Among the entries below, one line contains "обо всем, что встретилось мне на пути" and another contains "любопытно узнать о нем. Л". Transcribe those two lines and every line between them, exactly.
Entries shown: Begin
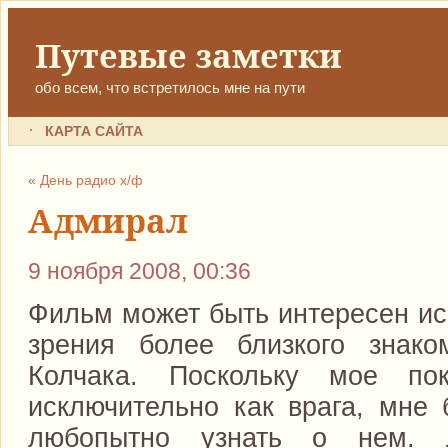
Путевые заметки
обо всем, что встретилось мне на пути
КАРТА САЙТА
«
День радио х/ф
Адмирал
9 ноября 2008, 00:36
Фильм может быть интересен ис
зрения более близкого знако
Колчака. Поскольку мое по
исключительно как врага, мне
любопытно узнать о нем. Л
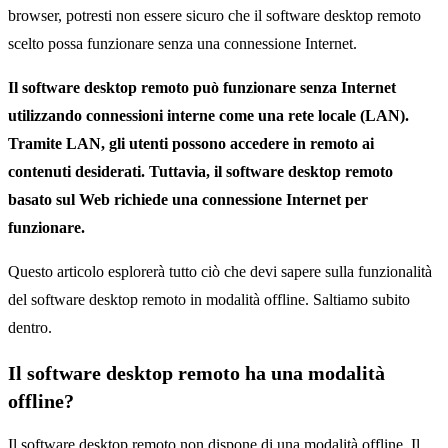
browser, potresti non essere sicuro che il software desktop remoto
scelto possa funzionare senza una connessione Internet.
Il software desktop remoto può funzionare senza Internet
utilizzando connessioni interne come una rete locale (LAN).
Tramite LAN, gli utenti possono accedere in remoto ai
contenuti desiderati. Tuttavia, il software desktop remoto
basato sul Web richiede una connessione Internet per
funzionare.
Questo articolo esplorerà tutto ciò che devi sapere sulla funzionalità
del software desktop remoto in modalità offline. Saltiamo subito
dentro.
Il software desktop remoto ha una modalità
offline?
Il software desktop remoto non dispone di una modalità offline. Il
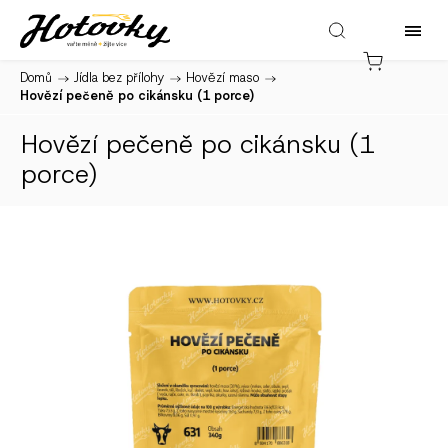
Domů
/
Jídla bez přílohy
/
Hovězí maso
/
Hovězí pečeně po cikánsku (1 porce)
Hovězí pečeně po cikánsku (1
porce)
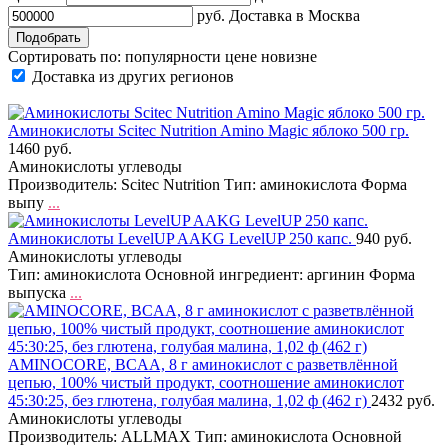
руб.
Доставка в
Москва
Сортировать по:
популярности
цене
новизне
Доставка из других регионов
Аминокислоты Scitec Nutrition Amino Magic яблоко 500 гр.
1460 руб.
Аминокислоты углеводы
Производитель: Scitec Nutrition Тип: аминокислота Форма
выпу
...
Аминокислоты LevelUP AAKG LevelUP 250 капс.
940 руб.
Аминокислоты углеводы
Тип: аминокислота Основной ингредиент: аргинин Форма
выпуска
...
AMINOCORE, BCAA, 8 г аминокислот с разветвлённой
цепью, 100% чистый продукт, соотношение аминокислот
45:30:25, без глютена, голубая малина, 1,02 ф (462 г)
2432 руб.
Аминокислоты углеводы
Производитель: ALLMAX Тип: аминокислота Основной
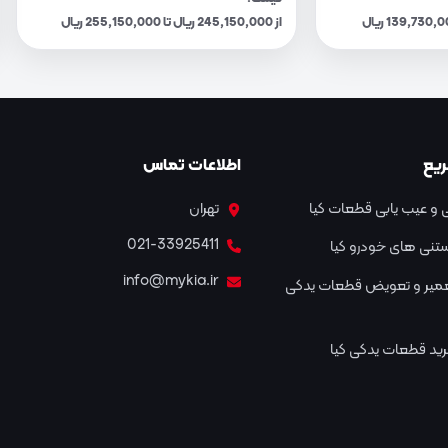
از 245,150,000 ریال تا 255,150,000 ریال
یع
اطلاعات تماس
و عیب یابی قطعات کیا
تهران
021-33925411
نستنی های خودرو کیا
info@mykia.ir
عمیر و تعویض قطعات یدکی
ید قطعات یدکی کیا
Entries shown: End
### Solved exercise
обо всем, что встретилось мне на пути
КАРТА САЙТА
«
День радио х/ф
Адмирал
9 ноября 2008, 00:36
Фильм может быть интересен ис
зрения более близкого знако
Колчака. Поскольку мое по
исключительно как врага, мне
любопытно узнать о нем. Л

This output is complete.